*** GIVEN RECORDS ***
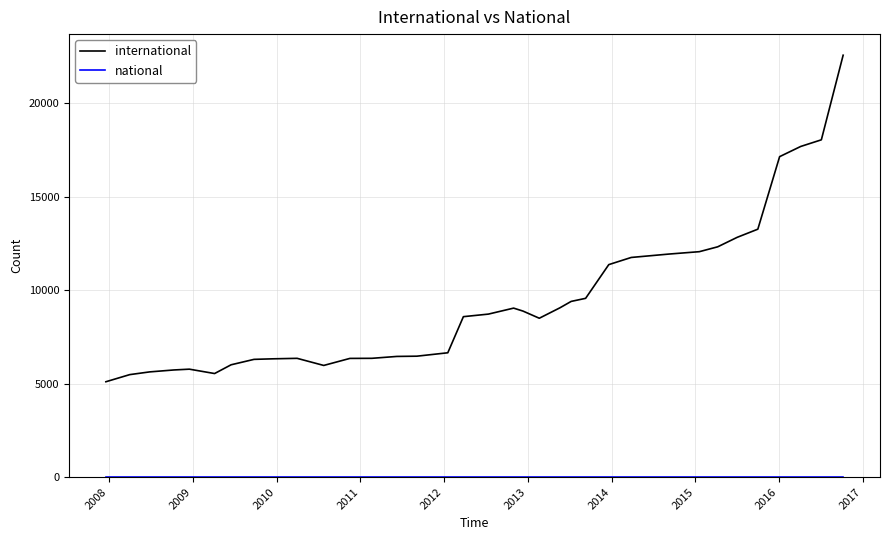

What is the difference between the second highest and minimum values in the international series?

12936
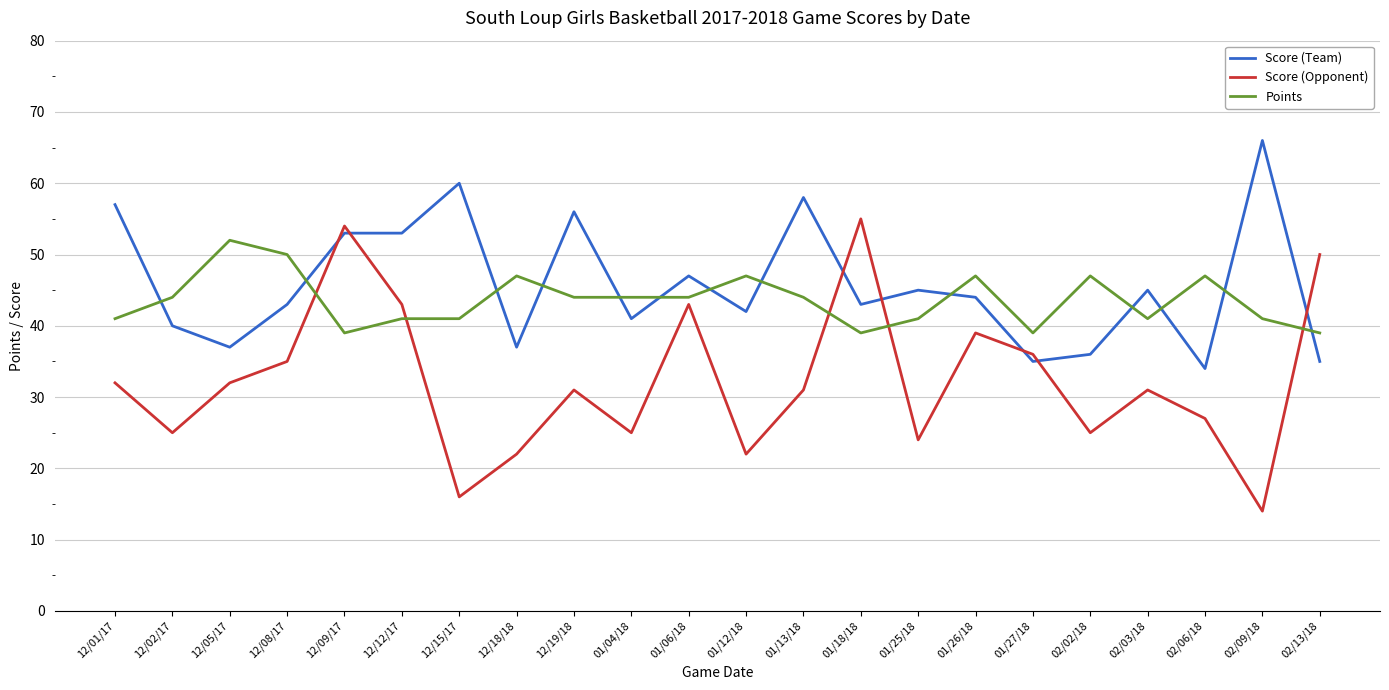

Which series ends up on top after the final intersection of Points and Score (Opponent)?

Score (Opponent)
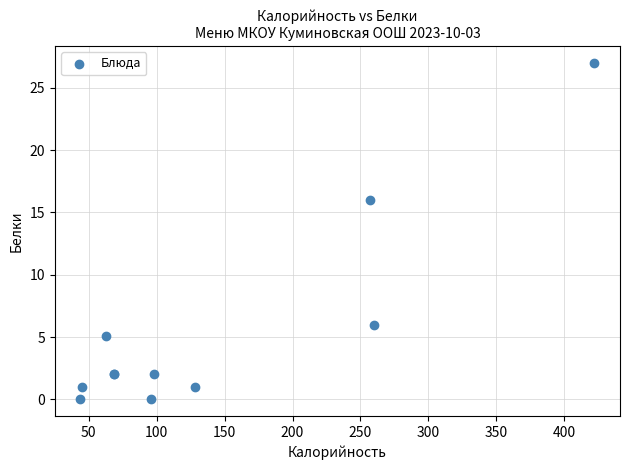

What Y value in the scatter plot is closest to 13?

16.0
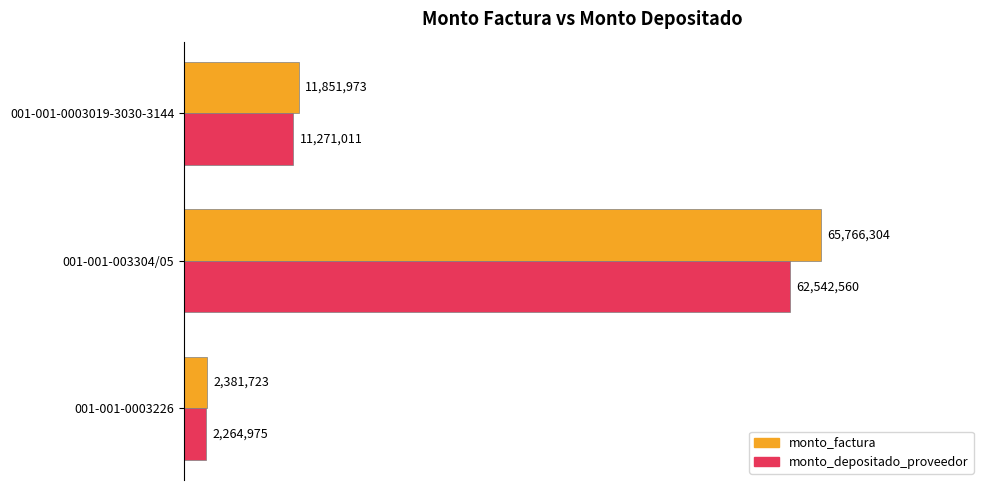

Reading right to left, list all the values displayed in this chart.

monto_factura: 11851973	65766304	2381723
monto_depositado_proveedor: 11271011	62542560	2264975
***
◆ AIM OF THE TASK ◆
Copy out the text of every row above word for word, keeping each line as it appears. Leave the pictures out.

◆ RESPONSE TO THE EXERCISE ◆
What is the difference between the second highest and minimum values in the international series?

12936

Which series ends up on top after the final intersection of Points and Score (Opponent)?

Score (Opponent)

What Y value in the scatter plot is closest to 13?

16.0

Reading right to left, list all the values displayed in this chart.

monto_factura: 11851973	65766304	2381723
monto_depositado_proveedor: 11271011	62542560	2264975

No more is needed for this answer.